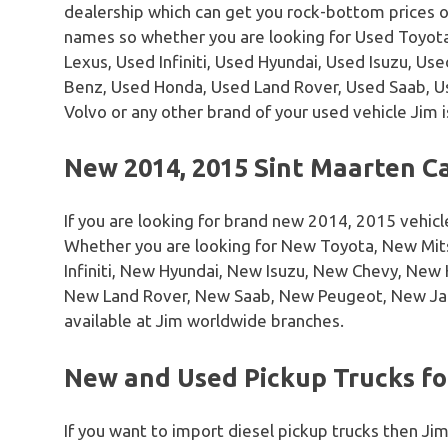
dealership which can get you rock-bottom prices 
names so whether you are looking for Used Toyota
Lexus, Used Infiniti, Used Hyundai, Used Isuzu, U
Benz, Used Honda, Used Land Rover, Used Saab, 
Volvo or any other brand of your used vehicle Jim i
New 2014, 2015 Sint Maarten Ca
If you are looking for brand new 2014, 2015 vehicl
Whether you are looking for New Toyota, New Mi
Infiniti, New Hyundai, New Isuzu, New Chevy, Ne
New Land Rover, New Saab, New Peugeot, New Ja
available at Jim worldwide branches.
New and Used Pickup Trucks for
If you want to import diesel pickup trucks then Jim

**Exercise details:** Reproduce the text read from the entries above character for character, leaving out the pictures.

**Solution to the exercise:**
dealership which can get you rock-bottom prices 
names so whether you are looking for Used Toyota
Lexus, Used Infiniti, Used Hyundai, Used Isuzu, U
Benz, Used Honda, Used Land Rover, Used Saab, 
Volvo or any other brand of your used vehicle Jim i
New 2014, 2015 Sint Maarten Ca
If you are looking for brand new 2014, 2015 vehicl
Whether you are looking for New Toyota, New Mi
Infiniti, New Hyundai, New Isuzu, New Chevy, Ne
New Land Rover, New Saab, New Peugeot, New Ja
available at Jim worldwide branches.
New and Used Pickup Trucks for
If you want to import diesel pickup trucks then Jim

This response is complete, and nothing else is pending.